Exercise brief: Every line from the one with "Dag 4: 35 C" to the final line of the listing below should be repeated exactly, and only those.

Exercise data:
*** Begin section ***

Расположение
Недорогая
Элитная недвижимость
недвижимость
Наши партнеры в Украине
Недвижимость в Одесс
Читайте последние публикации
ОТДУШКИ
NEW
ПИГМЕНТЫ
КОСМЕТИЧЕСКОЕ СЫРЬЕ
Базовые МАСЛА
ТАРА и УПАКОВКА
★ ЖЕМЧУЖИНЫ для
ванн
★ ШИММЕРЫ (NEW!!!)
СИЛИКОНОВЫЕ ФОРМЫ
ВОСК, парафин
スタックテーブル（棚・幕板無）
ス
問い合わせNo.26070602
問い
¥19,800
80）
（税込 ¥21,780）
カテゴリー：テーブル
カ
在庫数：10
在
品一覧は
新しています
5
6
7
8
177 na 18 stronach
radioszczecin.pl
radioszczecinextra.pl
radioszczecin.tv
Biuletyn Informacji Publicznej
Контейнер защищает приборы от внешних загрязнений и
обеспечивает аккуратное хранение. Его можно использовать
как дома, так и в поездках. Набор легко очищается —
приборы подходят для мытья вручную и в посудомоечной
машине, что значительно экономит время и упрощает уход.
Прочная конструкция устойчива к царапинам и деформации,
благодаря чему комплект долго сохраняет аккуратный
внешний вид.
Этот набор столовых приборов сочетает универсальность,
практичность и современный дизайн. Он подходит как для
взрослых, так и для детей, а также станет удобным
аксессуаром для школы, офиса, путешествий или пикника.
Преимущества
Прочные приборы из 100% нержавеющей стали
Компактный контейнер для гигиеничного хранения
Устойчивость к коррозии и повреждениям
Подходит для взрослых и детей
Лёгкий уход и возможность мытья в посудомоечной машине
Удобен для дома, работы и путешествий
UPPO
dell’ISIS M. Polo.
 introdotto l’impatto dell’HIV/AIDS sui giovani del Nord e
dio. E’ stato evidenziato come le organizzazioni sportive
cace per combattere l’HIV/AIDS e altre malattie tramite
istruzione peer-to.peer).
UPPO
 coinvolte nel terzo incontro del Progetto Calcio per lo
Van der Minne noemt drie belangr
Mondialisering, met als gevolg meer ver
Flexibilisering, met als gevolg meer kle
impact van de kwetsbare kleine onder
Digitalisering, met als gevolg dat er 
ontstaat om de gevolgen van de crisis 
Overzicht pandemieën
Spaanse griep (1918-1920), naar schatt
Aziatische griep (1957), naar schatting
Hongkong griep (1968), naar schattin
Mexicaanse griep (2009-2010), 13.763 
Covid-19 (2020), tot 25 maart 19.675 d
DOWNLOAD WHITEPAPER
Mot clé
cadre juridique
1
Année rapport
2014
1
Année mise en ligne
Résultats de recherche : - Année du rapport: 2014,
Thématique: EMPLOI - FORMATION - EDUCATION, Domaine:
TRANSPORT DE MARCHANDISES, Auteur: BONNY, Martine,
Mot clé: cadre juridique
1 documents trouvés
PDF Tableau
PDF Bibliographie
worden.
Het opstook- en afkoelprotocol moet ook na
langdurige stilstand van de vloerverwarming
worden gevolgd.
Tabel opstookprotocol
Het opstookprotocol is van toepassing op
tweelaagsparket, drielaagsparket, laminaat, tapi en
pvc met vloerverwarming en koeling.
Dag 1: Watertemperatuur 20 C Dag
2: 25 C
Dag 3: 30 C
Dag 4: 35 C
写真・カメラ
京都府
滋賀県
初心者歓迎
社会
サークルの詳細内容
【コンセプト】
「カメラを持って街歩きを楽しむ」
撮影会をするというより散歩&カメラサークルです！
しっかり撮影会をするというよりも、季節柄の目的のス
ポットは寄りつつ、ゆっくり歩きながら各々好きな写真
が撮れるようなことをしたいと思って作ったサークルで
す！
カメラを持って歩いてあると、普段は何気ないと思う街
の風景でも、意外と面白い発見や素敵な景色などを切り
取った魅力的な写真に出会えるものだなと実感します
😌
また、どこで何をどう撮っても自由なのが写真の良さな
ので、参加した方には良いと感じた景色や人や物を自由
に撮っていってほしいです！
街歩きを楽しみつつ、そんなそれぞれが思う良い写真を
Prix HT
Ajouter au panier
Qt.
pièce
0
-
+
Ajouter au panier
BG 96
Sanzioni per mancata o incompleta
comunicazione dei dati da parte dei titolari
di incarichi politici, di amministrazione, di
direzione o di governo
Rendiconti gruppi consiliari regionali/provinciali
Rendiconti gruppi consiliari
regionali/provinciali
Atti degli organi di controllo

*** End section ***

Task result:
Dag 4: 35 C
写真・カメラ
京都府
滋賀県
初心者歓迎
社会
サークルの詳細内容
【コンセプト】
「カメラを持って街歩きを楽しむ」
撮影会をするというより散歩&カメラサークルです！
しっかり撮影会をするというよりも、季節柄の目的のス
ポットは寄りつつ、ゆっくり歩きながら各々好きな写真
が撮れるようなことをしたいと思って作ったサークルで
す！
カメラを持って歩いてあると、普段は何気ないと思う街
の風景でも、意外と面白い発見や素敵な景色などを切り
取った魅力的な写真に出会えるものだなと実感します
😌
また、どこで何をどう撮っても自由なのが写真の良さな
ので、参加した方には良いと感じた景色や人や物を自由
に撮っていってほしいです！
街歩きを楽しみつつ、そんなそれぞれが思う良い写真を
Prix HT
Ajouter au panier
Qt.
pièce
0
-
+
Ajouter au panier
BG 96
Sanzioni per mancata o incompleta
comunicazione dei dati da parte dei titolari
di incarichi politici, di amministrazione, di
direzione o di governo
Rendiconti gruppi consiliari regionali/provinciali
Rendiconti gruppi consiliari
regionali/provinciali
Atti degli organi di controllo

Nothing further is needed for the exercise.